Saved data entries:
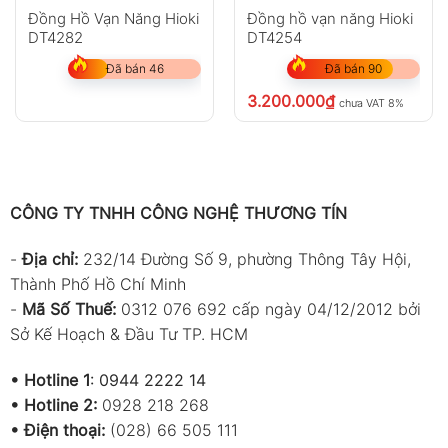
Đồng Hồ Vạn Năng Hioki
Đồng hồ vạn năng Hioki
DT4282
DT4254
Đã bán 46
Đã bán 90
3.200.000
₫
chưa VAT 8%
CÔNG TY TNHH CÔNG NGHỆ THƯƠNG TÍN
-
Địa chỉ:
232/14 Đường Số 9, phường Thông Tây Hội,
Thành Phố Hồ Chí Minh
-
Mã Số Thuế:
0312 076 692 cấp ngày 04/12/2012 bởi
Sở Kế Hoạch & Đầu Tư TP. HCM
•
Hotline 1
:
0944 2222 14
•
Hotline 2:
0928 218 268
• Điện thoại:
(028) 66 505 111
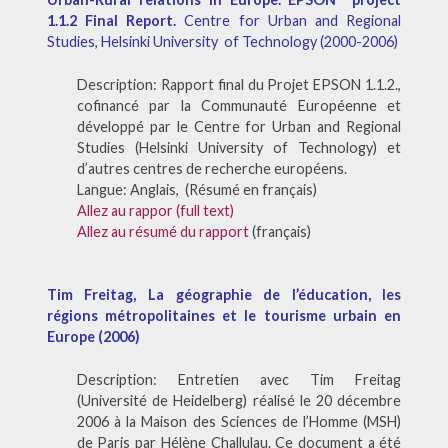
1.1.2 Final Report.
Centre for Urban and Regional
Studies, Helsinki University of Technology (2000-2006)
Description: Rapport final du Projet EPSON 1.1.2.,
cofinancé par la Communauté Européenne et
développé par le Centre for Urban and Regional
Studies (Helsinki University of Technology) et
d’autres centres de recherche européens.
Langue: Anglais, (Résumé en français)
Allez au rappor (full text)
Allez au résumé du rapport
(français)
Tim Freitag, La géographie de l’éducation, les
régions métropolitaines et le tourisme urbain en
Europe (2006)
Description: Entretien avec Tim Freitag
(Université de Heidelberg) réalisé le 20 décembre
2006 à la Maison des Sciences de l’Homme (MSH)
de Paris par Hélène Challulau. Ce document a été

- _Instructions to follow_: Please arrange the lines of the listing, from the line that contains "1.1.2 Final Report." through the end of the listing, both included, as a JSON list of strings with one string per line and no blank lines.

- _Completed task_:
[
  "1.1.2 Final Report.",
  "Centre for Urban and Regional",
  "Studies, Helsinki University of Technology (2000-2006)",
  "Description: Rapport final du Projet EPSON 1.1.2.,",
  "cofinancé par la Communauté Européenne et",
  "développé par le Centre for Urban and Regional",
  "Studies (Helsinki University of Technology) et",
  "d’autres centres de recherche européens.",
  "Langue: Anglais, (Résumé en français)",
  "Allez au rappor (full text)",
  "Allez au résumé du rapport",
  "(français)",
  "Tim Freitag, La géographie de l’éducation, les",
  "régions métropolitaines et le tourisme urbain en",
  "Europe (2006)",
  "Description: Entretien avec Tim Freitag",
  "(Université de Heidelberg) réalisé le 20 décembre",
  "2006 à la Maison des Sciences de l’Homme (MSH)",
  "de Paris par Hélène Challulau. Ce document a été"
]